Your goal -
Scan the records for "four". Report each line that includes it.
─── Records to process
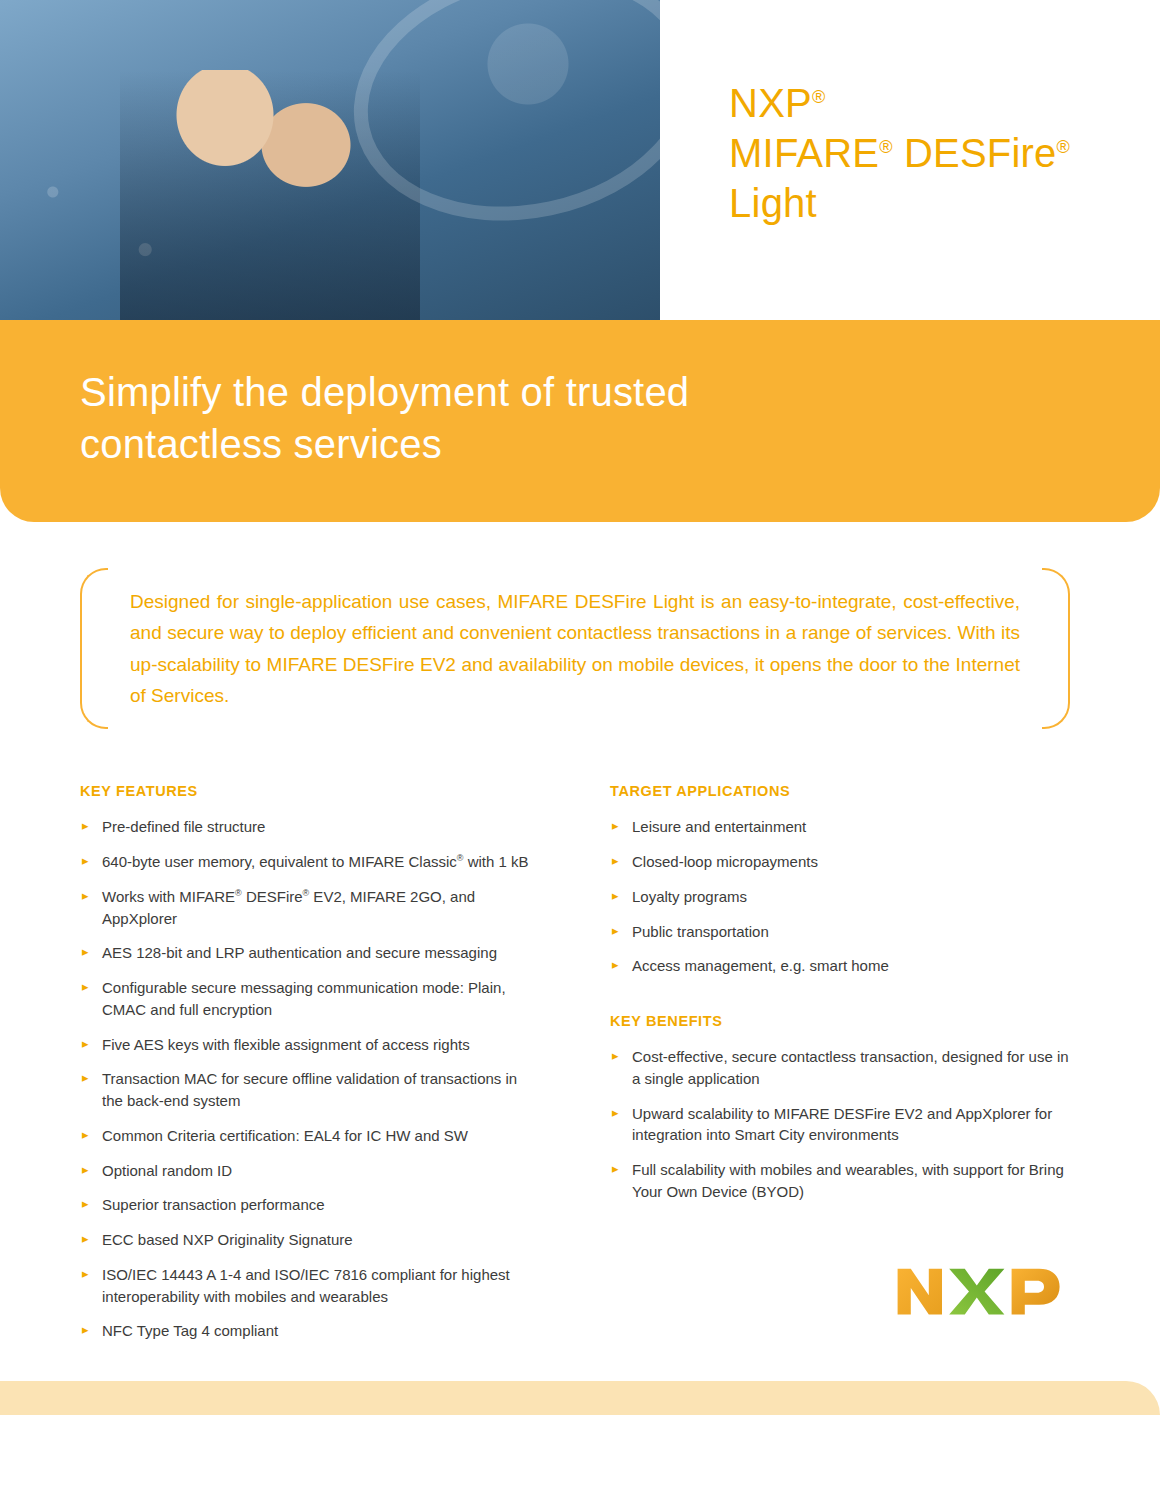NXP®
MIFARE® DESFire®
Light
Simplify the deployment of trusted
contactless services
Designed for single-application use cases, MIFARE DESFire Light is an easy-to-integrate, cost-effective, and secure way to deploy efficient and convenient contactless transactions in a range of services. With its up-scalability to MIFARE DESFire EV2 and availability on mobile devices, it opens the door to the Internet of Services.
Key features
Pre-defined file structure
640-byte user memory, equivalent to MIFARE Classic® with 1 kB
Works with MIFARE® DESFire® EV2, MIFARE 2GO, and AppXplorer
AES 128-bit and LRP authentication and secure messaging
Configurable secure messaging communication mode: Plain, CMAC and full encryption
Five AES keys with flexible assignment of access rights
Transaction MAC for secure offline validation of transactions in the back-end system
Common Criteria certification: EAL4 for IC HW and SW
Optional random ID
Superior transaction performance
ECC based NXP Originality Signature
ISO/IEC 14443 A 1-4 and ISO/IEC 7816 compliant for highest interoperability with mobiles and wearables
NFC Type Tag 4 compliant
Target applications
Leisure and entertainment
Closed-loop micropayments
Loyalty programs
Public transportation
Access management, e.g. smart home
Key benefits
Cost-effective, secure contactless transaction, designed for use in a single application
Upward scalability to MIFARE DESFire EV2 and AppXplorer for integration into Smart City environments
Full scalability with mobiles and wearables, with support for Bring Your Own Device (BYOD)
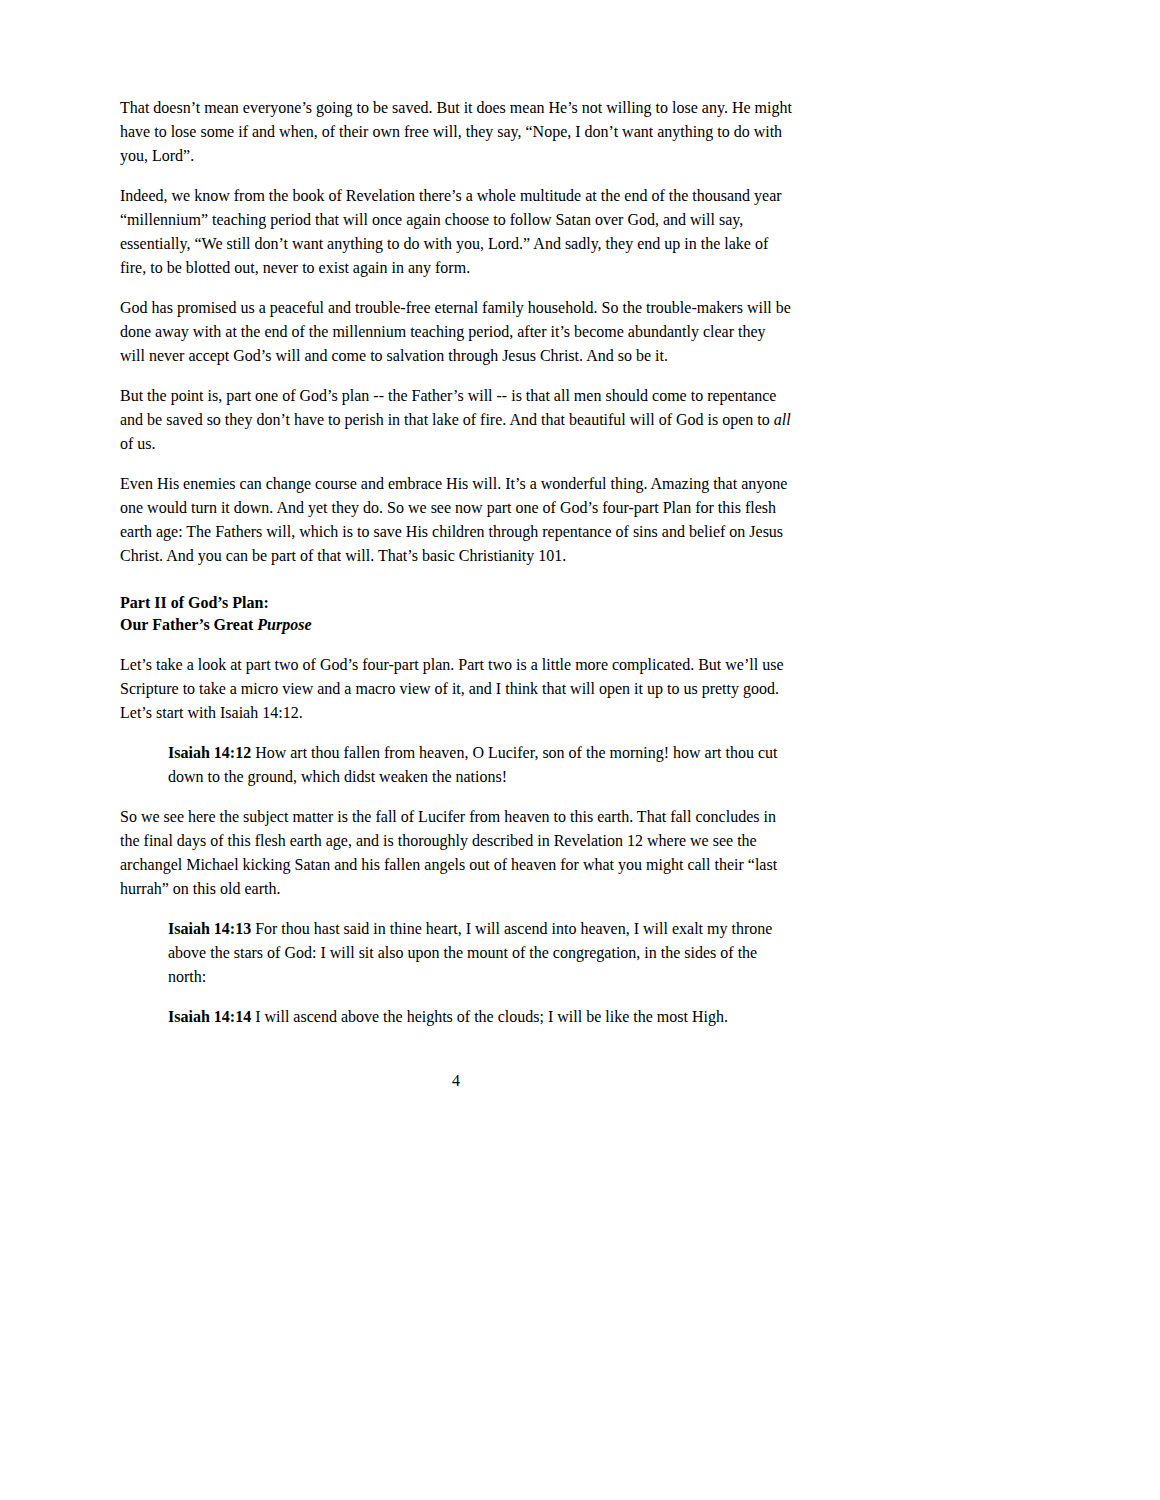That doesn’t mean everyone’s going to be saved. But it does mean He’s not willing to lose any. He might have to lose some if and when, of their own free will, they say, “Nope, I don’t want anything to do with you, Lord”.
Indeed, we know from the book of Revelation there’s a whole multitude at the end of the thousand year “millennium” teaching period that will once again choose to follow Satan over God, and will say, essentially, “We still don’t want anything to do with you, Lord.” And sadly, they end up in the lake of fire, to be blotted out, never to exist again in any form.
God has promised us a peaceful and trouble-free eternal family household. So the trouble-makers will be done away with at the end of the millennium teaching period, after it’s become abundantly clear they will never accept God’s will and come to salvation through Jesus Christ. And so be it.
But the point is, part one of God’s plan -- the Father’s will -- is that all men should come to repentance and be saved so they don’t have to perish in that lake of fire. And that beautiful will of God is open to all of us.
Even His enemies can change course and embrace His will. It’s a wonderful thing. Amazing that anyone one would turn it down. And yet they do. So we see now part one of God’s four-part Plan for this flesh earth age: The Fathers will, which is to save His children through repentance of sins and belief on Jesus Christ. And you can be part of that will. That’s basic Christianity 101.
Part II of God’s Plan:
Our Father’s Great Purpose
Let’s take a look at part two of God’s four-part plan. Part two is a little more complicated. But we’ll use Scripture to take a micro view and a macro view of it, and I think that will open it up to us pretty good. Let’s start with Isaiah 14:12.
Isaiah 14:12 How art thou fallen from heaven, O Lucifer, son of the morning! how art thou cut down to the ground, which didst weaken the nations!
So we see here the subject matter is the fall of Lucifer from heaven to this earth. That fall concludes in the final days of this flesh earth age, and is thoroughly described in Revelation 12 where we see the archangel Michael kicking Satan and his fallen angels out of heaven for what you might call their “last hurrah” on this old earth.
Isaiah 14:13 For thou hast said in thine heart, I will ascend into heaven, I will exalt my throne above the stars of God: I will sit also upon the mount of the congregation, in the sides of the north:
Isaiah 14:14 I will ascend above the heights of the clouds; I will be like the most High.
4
──────
Reply -
Even His enemies can change course and embrace His will. It’s a wonderful thing. Amazing that anyone one would turn it down. And yet they do. So we see now part one of God’s four-part Plan for this flesh earth age: The Fathers will, which is to save His children through repentance of sins and belief on Jesus Christ. And you can be part of that will. That’s basic Christianity 101.
Let’s take a look at part two of God’s four-part plan. Part two is a little more complicated. But we’ll use Scripture to take a micro view and a macro view of it, and I think that will open it up to us pretty good. Let’s start with Isaiah 14:12.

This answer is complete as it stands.